▶ **Provided information**
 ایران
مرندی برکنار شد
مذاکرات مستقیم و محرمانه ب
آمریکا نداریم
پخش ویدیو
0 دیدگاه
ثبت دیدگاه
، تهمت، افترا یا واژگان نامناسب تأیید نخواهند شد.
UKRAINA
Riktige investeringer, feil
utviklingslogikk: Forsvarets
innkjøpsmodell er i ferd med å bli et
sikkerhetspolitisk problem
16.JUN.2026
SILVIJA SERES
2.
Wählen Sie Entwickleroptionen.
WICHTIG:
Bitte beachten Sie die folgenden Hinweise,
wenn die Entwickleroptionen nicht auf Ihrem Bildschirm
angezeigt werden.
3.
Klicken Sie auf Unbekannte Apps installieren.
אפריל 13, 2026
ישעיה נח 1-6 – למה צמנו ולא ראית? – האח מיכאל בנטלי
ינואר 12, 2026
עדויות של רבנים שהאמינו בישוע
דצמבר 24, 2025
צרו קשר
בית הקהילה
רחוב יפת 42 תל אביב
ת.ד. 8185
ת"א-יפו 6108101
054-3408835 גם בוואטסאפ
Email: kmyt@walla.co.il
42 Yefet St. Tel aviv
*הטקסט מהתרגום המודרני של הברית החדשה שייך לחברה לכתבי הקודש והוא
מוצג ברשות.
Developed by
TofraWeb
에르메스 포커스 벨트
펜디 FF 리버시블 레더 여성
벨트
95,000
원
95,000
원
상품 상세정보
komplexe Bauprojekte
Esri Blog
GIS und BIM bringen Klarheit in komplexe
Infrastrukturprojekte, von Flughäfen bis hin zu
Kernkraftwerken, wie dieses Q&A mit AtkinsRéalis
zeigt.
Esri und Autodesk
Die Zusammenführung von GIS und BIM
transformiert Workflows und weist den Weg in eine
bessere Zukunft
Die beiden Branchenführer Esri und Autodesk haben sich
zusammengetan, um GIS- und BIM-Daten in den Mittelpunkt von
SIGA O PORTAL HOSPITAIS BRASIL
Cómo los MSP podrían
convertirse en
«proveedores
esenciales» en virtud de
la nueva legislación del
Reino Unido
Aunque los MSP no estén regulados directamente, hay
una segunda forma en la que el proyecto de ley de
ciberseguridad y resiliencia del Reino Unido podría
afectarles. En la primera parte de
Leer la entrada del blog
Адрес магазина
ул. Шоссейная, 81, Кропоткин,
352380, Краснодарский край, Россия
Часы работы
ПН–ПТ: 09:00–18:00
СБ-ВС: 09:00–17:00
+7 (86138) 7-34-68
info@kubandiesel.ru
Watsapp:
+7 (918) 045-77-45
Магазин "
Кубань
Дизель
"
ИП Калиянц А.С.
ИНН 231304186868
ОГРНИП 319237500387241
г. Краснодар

▶ **Exercise goal**
Within the listing above, locate the line containing "16.JUN.2026" and the line containing "אפריל 13, 2026". Reproduce those two lines and all lines between them exactly, with nothing added.

▶ **Exercise solution**
16.JUN.2026
SILVIJA SERES
2.
Wählen Sie Entwickleroptionen.
WICHTIG:
Bitte beachten Sie die folgenden Hinweise,
wenn die Entwickleroptionen nicht auf Ihrem Bildschirm
angezeigt werden.
3.
Klicken Sie auf Unbekannte Apps installieren.
אפריל 13, 2026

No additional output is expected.